Amalia Pica: ears to speak of
Curator: Carolin Köchling, Curator of Exhibitions, The Power Plant
Assistant Curator: Nabila Abdel Nabi, RBC Curatorial Fellow, The Power Plant
The nature of communication, semiotic systems, metaphor, and the shaping of thought through language have been ongoing threads in Amalia Pica’s work.
For ears to speak of, her first solo exhibition in Canada, Amalia Pica will develop a new work entitled Ears (2017), which continues her engagement with obsolete technologies and the failures and impossibilities of communication. The artist will create monumental cardboard reconstructions of acoustic radars, also referred to as “listening ears,” found in Denge, Kent, England. These devices were built along the coast of England between the 1920s and 1930s. Designed to pre-empt aerial attacks by detecting the sound of incoming aircraft, these radars were quickly outmoded, due to the rapid evolution of aircraft and radar technologies. The structures now stand as ruins; monuments to failure. By rendering these technologies in cardboard—a material that absorbs sound—Pica highlights the uselessness and ephemeral quality of the structures. The exhibition also features works from Pica’s series In Praise of Listening (2016), large-scale sculptures of hearing aids rendered in marble, granite and soapstone. At the heart of these devices is the intention to make listening possible on a personal level. Pica reproduces the devices in a medium that both monumentalizes and renders them mute, thereby making visible the multitude of ways that people attempt to communicate more effectively with one another, even if we seem to grow increasingly reluctant or unable to do so.

▶ **QUESTIONS**
• a. Update the entries from the line with "Запчастини для СВЧ" up to and including the line with "VdArtphoto International" by replacing "Немає в наявності" with "Є в наявності", keeping everything else unchanged.
• b. Write a continuation of the text about Amalia Pica's exhibition ears to speak of, starting after its last sentence.

▶ **SUPPLIED ENTRIES**

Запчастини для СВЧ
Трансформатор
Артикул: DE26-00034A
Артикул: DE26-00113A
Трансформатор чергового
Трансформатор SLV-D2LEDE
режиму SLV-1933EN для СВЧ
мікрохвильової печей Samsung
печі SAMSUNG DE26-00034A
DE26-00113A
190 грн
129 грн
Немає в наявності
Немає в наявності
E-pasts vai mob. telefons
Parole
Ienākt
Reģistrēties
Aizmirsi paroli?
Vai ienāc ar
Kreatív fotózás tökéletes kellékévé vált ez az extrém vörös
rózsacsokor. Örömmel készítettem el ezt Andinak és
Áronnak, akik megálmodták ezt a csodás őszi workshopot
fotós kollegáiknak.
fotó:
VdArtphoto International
--
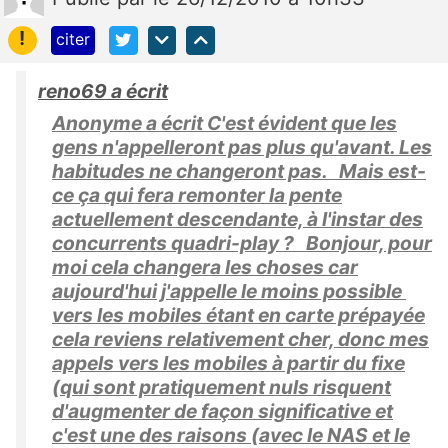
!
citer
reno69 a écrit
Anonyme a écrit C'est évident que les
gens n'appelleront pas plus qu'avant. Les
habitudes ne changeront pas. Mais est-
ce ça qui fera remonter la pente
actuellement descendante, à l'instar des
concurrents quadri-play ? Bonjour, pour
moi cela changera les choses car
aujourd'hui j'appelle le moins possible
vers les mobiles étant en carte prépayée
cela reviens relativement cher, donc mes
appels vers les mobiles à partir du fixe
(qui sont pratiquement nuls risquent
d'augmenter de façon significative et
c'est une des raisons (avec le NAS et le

▶ **OUTPUTS IN ORDER**
• a.
Запчастини для СВЧ
Трансформатор
Артикул: DE26-00034A
Артикул: DE26-00113A
Трансформатор чергового
Трансформатор SLV-D2LEDE
режиму SLV-1933EN для СВЧ
мікрохвильової печей Samsung
печі SAMSUNG DE26-00034A
DE26-00113A
190 грн
129 грн
Є в наявності
Є в наявності
E-pasts vai mob. telefons
Parole
Ienākt
Reģistrēties
Aizmirsi paroli?
Vai ienāc ar
Kreatív fotózás tökéletes kellékévé vált ez az extrém vörös
rózsacsokor. Örömmel készítettem el ezt Andinak és
Áronnak, akik megálmodták ezt a csodás őszi workshopot
fotós kollegáiknak.
fotó:
VdArtphoto International

• b.
The exhibition will be accompanied by a publication co-produced by The Power Plant, Toronto and the IMA Institute of Modern Art, Brisbane, where Amalia Pica will present a solo exhibition from November 18, 2017–March 10, 2018.
Sammy Baloji & Filip De Boeck: Urban Now: City Life in Congo
Guest curator: Devrim Bayar, Curator, WIELS Contemporary Art Centre, Brussels
Focusing on the “urban now,” a moment suspended between the broken dreams of a colonial past and the promises of a neoliberal future, this exhibition by photographer Sammy Baloji and anthropologist Filip De Boeck presents an artistic and ethnographic investigation of what living—and living together—might mean in Congo’s urban worlds. As elsewhere on the African continent, Congo’s cities increasingly imagine new futures for themselves. Often depicted in billboards and advertisements that tell of the city that is to come, these idealistic, neoliberal re-imaginings exist in sharp contrast to Congo’s current infrastructure: echoes and reminders of a colonial legacy in shattered form, affecting the quality of the city’s social life and pushing it to the limit of what is considered liveable.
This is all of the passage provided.